We already knew Trump's acting attorney general, Matthew Whitaker, was involved in a shady enterprise to collect steep fees from the would-be inventors of time travel devices and "masculine" toilets. We also knew he embraced the role with vigor, writing threats to those that criticized the scheme.
Now we're learning that Whitaker's more recent day job appears to be little more than the latest iteration of a common conservative "nonprofit" scam. Whitaker made a television name for himself as the president of FACT, a supposed government watchdog organization that just happened to focus primarily on Donald Trump's most despised enemies, Hillary Clinton and then, after the launch of the Russia election probe, Special Counsel Robert Mueller. (This is how Whitaker came to Trump's attention in the first place, since Donald Trump is an obsessive TV watcher who chooses nearly all of his underlings based on their ability to praise him on television.)
What is FACT, then? According to reporting from the Washington Post, it seems to be little more than a "charity" pass-through for wealthy conservatives to pass funds to Matthew G. Whitaker. Over three years, Whitaker raked in $1.2 million as the charity's only apparent employee.
Whitaker’s 2017 pay from the charity — more than $500,000 for the first nine months, or half the charity’s receipts for the year, according to tax filings — and the group’s earlier, dormant incarnation have not been previously reported by media.
That's not the only dodgy thing about FACT, either.
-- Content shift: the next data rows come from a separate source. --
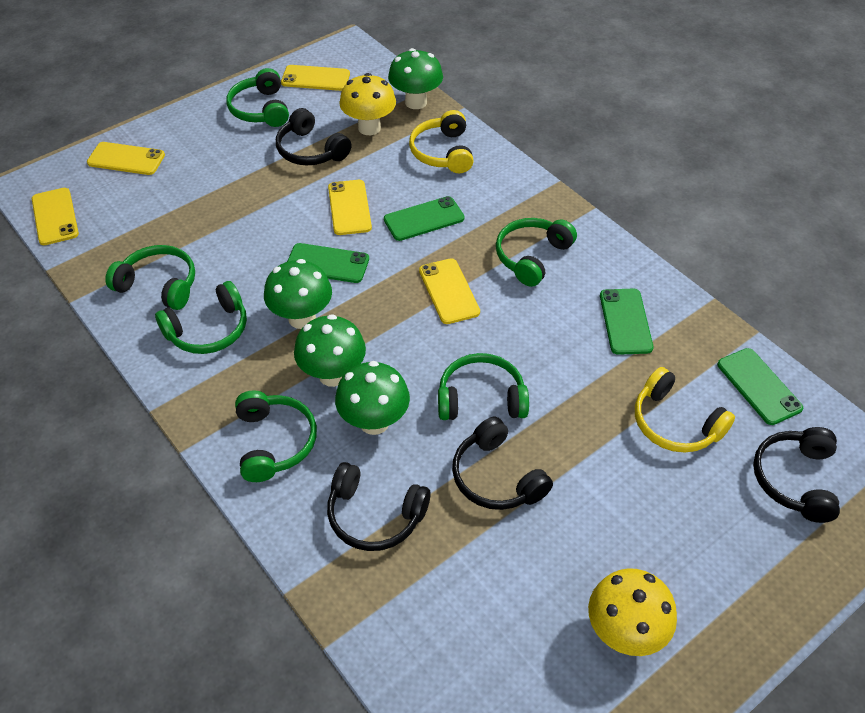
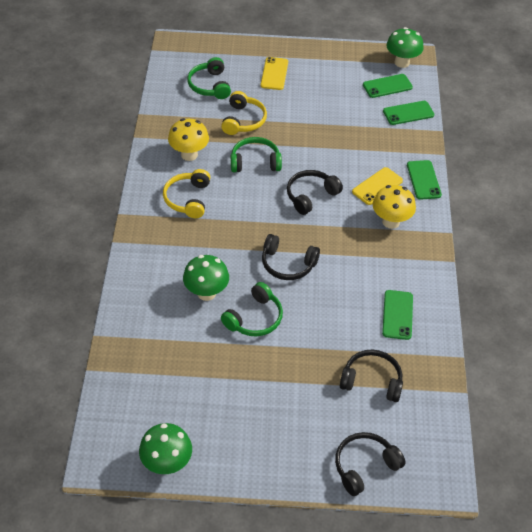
green headphones: [105,245,195,310] [155,281,247,354] [226,68,289,127] [235,391,317,482] [438,353,529,420] [496,218,577,287] = 6 -> [187,57,231,99] [221,282,283,337] [231,137,282,172] = 3
green mushroom: [264,259,332,329] [294,314,366,387] [335,361,410,435] [388,48,443,109] = 4 -> [139,423,192,474] [183,255,229,301] [387,27,424,68] = 3
yellow phone: [32,188,79,245] [87,142,165,175] [281,65,350,91] [328,180,372,235] [419,258,480,324] = 5 -> [260,57,288,90] [352,167,403,205] = 2

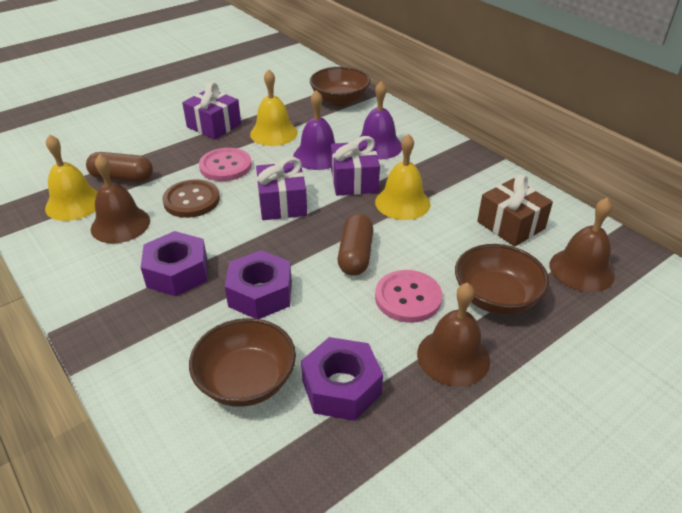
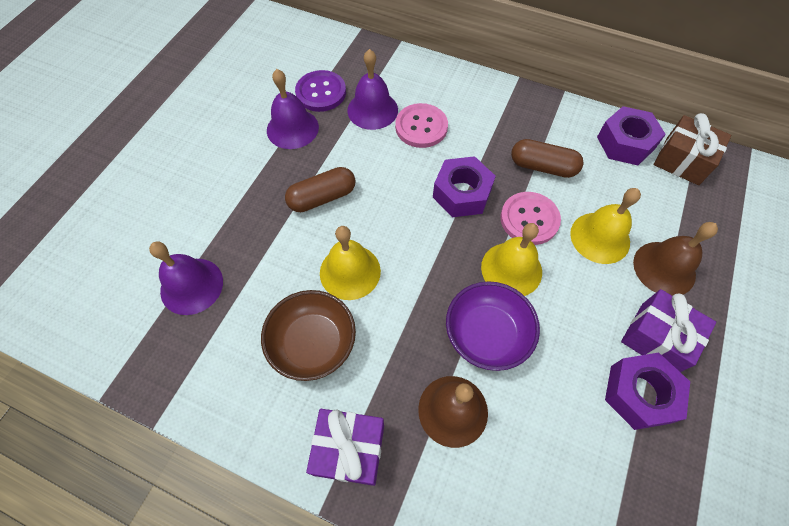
brown bell: [91,154,150,243] [417,283,490,387] [549,198,615,292] = 3 -> [418,376,488,448] [633,222,718,296] = 2
brown bowl: [189,318,296,407] [310,67,370,106] [455,244,549,315] = 3 -> [261,290,356,381] = 1
brown button: [162,179,220,218] = 1 -> none = 0
purple bell: [293,90,335,170] [360,81,402,160] = 2 -> [149,241,223,315] [267,69,319,149] [347,49,398,130] = 3
purple bowl: none = 0 -> [446,281,540,371] = 1
purple button: none = 0 -> [295,70,346,112] = 1
purple gift: [182,82,241,140] [256,157,307,220] [331,136,380,196] = 3 -> [306,409,384,486] [621,289,716,372] = 2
The Post reports that the nonprofit went through several iterations of name and supposed mission (it started out as a supposed "environmental policy" group, of all things) before landing on the new plan of being a one-employee shell seemingly designed to promote Matthew Whitaker, personally; it's not clear the IRS ever approved this latest, strangest incarnation. Who, precisely, was making the donations in the first place has been carefully shielded from the public eye—it could be only a handful of wealthy donors, or even a single wealthy man who just liked the ever-lovin' hell out of the idea of giving Whitaker, personally, an important, TV-worthy title. The other two members of the charity's board, consisting of a Whitaker former law partner and another conservative activist, were unwilling to talk to the Post, which is always a red flag.
And at least one of the people on the charity's prior IRS filings doesn't know how his name even got there.
“I never signed anything,” [Noah Wall] said. “I’m not entirely sure what any of this is.”
Now there's a ringing charity endorsement. And it's still probably a better sign than when two of the three board members refuse to return press phone calls.
All this is very interesting, of course, and we'll no doubt be learning more details in the weeks ahead, but it still comes back to the same question it seems to always come back to. Is there anyone among conservative pundits and activists who isn’t running a series of weird but obvious scams on the side? Anybody at all?